I'm a year older than Samuel Taylor Coleridge was when he died of pneumonia...oops wrong Sam, that was the composer. He looks pretty interesting too....

Woah now I've found my Sam - he's the one on the right, the other one was far groovier looking (on the left)

Sam (the first) hung out with Bill Wordsworth and started the Romantic movement. The two famous poems that he wrote were the Kubla Khan and the Rime of the Ancient Mariner (that's the one with the albatross). The famous "water, water everywhere, nor any drop to drink" was from that poem too.

The kubla Khan poem was apparently written in an opium haze.I believe that Alice in Wonderland was written in that way too. This is the poem that Xanadua winery is named after:
In Xanadu did Kubla Khan
A stately pleasure-dome decree:
Where Alph, the sacred river, ran
Through caverns measureless to man
Down to a sunless sea.
The wikipedia goes into how he grew up, sounds from them as though he admired his Dad - thought he was a good guy, but didn't like his mum much. Sounds like they didn't like him much either - they didn't let him come home from boarding school much.

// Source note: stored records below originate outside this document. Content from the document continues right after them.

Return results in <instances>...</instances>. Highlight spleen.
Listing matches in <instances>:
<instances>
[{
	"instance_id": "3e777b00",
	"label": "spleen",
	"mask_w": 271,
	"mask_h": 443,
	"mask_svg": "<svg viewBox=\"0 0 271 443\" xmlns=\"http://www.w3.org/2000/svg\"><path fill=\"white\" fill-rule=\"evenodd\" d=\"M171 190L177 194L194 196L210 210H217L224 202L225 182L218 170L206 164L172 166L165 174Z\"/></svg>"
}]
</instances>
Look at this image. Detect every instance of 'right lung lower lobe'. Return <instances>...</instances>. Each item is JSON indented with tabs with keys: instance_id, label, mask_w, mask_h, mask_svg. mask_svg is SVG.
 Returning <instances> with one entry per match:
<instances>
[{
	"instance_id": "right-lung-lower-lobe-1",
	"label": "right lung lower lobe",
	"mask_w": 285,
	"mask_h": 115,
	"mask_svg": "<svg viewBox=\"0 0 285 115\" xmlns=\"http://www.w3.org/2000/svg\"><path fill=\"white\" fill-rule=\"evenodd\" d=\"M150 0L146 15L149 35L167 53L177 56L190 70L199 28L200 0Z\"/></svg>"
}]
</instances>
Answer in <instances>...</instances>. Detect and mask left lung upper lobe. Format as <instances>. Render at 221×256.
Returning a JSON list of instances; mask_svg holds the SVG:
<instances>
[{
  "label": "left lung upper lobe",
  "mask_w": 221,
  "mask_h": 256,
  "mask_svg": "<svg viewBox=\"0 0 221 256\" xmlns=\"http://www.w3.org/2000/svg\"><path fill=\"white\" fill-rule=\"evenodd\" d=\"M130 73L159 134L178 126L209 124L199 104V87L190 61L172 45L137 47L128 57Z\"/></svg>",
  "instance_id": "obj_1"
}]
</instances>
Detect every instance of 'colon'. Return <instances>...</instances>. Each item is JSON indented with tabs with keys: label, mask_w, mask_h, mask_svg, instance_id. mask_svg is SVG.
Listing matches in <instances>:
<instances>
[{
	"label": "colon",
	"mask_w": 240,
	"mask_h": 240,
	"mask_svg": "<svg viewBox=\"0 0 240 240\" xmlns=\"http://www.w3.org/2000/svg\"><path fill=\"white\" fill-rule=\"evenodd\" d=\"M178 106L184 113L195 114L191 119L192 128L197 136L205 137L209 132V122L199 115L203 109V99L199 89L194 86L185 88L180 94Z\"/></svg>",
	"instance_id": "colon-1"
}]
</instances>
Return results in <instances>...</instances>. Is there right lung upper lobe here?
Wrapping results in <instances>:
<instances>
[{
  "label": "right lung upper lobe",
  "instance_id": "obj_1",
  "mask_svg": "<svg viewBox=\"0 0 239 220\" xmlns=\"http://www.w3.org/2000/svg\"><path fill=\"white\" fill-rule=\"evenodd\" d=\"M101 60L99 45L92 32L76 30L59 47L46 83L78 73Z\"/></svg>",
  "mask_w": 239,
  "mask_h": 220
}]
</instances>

Being a boarding school girl I can imagine how that would feel ... it was always so good to walk up the steps to the car park with my overnight bag in hand. The LTD's leather seats ready to take me to Chateau La Mer for the weekend with Mum, or a long drive home for a long weekend on the farm. Trips to Dad's were ususally by train which were pretty cool too, the old Australind with clicking joiner doorw where we would hang out in the fresh air. If Tracey was on the train we would stand there and smoke Salems, blowing the fumes out into the cool evening air, one of us with an eye out for the conductor who would bust us. I digress .... wasn't me who said all those incredible smart, sharp and on the noggin things, it was Sam!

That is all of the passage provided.